Las relaciones de Rusia con Occidente han estado regidas, a lo largo de los siglos, por una curiosa ley de atracción y repulsión.
El zar Pedro I protagonizó uno de los periodos de máxima atracción de Rusia por Occidente desde que abandonó el Kremlin por su nueva capital, San Petersburgo, abierta por mar a la Europa Occidental. Viajó de incógnito a varios países europeos y su admiración por la civilización occidental le llevó, entre otras cosas, a prohibir el uso de las largas barbas tradicionales entre los nobles cortesanos. También modificó el calendario ruso, en el que los años comenzaban en septiembre y su cómputo se originaba en lo que la Iglesia Ortodoxa había establecido como año de creación del mundo. Consciente del atraso ruso respecto a la Europa del Renacimiento, se esforzó porque en Rusia penetrase algo del pensamiento occidental y su manera de vivir.
Si Pedro I representó un máximo en el ciclo de atracción, es indudable que Stalin lo hizo en el de la repulsión. Rusia (entonces URSS) se cerró a un mundo que tenía por hostil.
Poco tuvo que opinar el pueblo ruso, pues los ciclos de atracción y repulsión fueron producto exclusivo de la voluntad o los caprichos de los dirigentes políticos del momento.

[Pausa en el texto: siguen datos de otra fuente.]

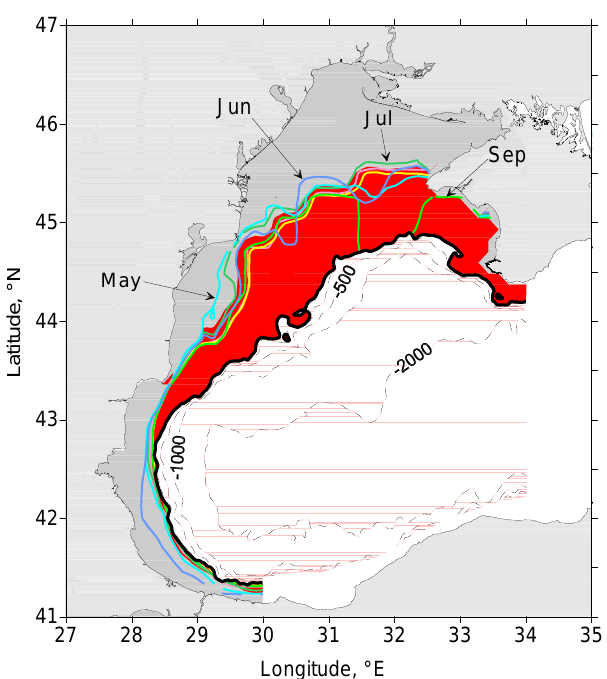
Fig. 4. Shelf area covered by BSW ( σ θ ≥ 14 . 2kgm − 3 ) for the in- dividual months from May to November. The extent in August is shaded in red, while the slight deviations in other months are shown by super-imposed contour lines, several of which are individually labelled. The bold line is the shelf boundary along the 150m iso- bath, dashed lines are isobaths at 200, 500, 1000 and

Cabe constatar que muchos de estos ciclos se sucedieron casi automáticamente, por pura necesidad, y que a un periodo de repulsión y cierre sucedía otro de atracción, para compensar los inconvenientes percibidos en el ciclo anterior. Algunos analistas rusos consideran que Ucrania es una amenaza para Rusia, no para su seguridad sino para su instrumento propagandístico. El Kremlin desea el fracaso del modelo de desarrollo ucraniano para que el pueblo ruso lo rechace. Desde Moscú se observa con recelo el desarrollo político de la Ucrania postsoviética.
Los futurólogos suelen exagerar las situaciones que anticipan en sus especulaciones, pero ciertos argumentos poseen peso suficiente para ser considerados. Si Ucrania tiene éxito en su aproximación a Europa, como se piensa en algunos círculos de Kiev, esto será la condena del “capitalismo de KGB” instaurado por Putin en Moscú. Resolverá, de una vez para siempre, el viejo dilema entre europeístas y eslavófilos en amplios sectores de la opinión rusa.

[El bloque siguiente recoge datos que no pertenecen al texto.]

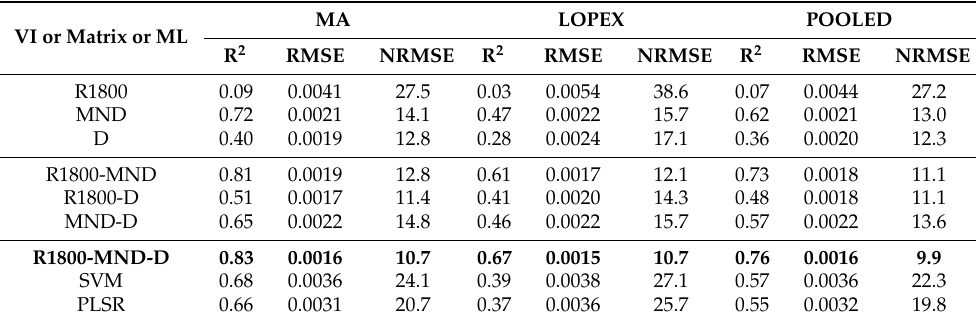
Table 7. Corresponding to R1800-MND-D matrix, the coefficient of determination (R 2 ), root mean square error (RMSE, in g/cm 2 ), and normalized RMSE (NRMSE, %) of the estimated LMA from experimental datasets using 3D matrix, corresponding 2D matrices, single VIs, support vector machine (SVM), and partial least-squares regression (PLSR) (the optimal results are indicated in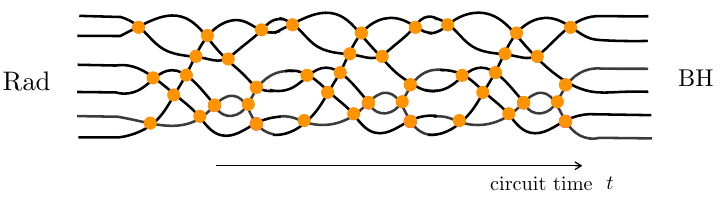
Figure 8 . A quantum circuit connecting the black hole and the radiation at around Page time.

Un analista ruso escribe: “Si prosigue la paranoia antioccidental del Kremlin y persiste la idea de una alianza euroasiática con China, veremos a este país dominar Siberia y nuestro Lejano Este. Y, aún peor, esa Rusia debilitada, legado del erróneo rumbo impuesto por Putin, acabará perdiendo el favor de los pueblos del Volga y del norte del Cáucaso, dominados por un islamismo en auge que no hace diferencias entre Rusia y EEUU al definir al satán occidental”. La predicción sigue: “El resto de Rusia acabará uniéndose a Ucrania, que entonces ya será miembro de la Unión Europea”.
Los que así opinan, en Moscú o en Kiev, prevén que, en unos pocos decenios, de seguir la política preconizada por el tándem Putin-Medvedev, se cerrará sobre sí misma y volverá a sus orígenes la Historia de Rusia, que nació a finales del siglo IX en torno a Kiev, capital de la vieja Rus. Tras haber sido dominada por los mongoles, los lituanos y polacos, los zares de Moscovia, el régimen soviético y el putinismo final, sueñan con que Kiev recobre la hegemonía política en la Rusia del futuro.
Los sueños, sueños son, pero a veces hunden sus raíces en la Historia. Aunque el sueño de los ucranianos en Kiev y de los visionarios de Moscú esté hoy ensombrecido por el poder de las mafias corruptas que dominan la política en ambos Estados, siempre quedan quienes se esfuerzan por alcanzar un futuro más atractivo.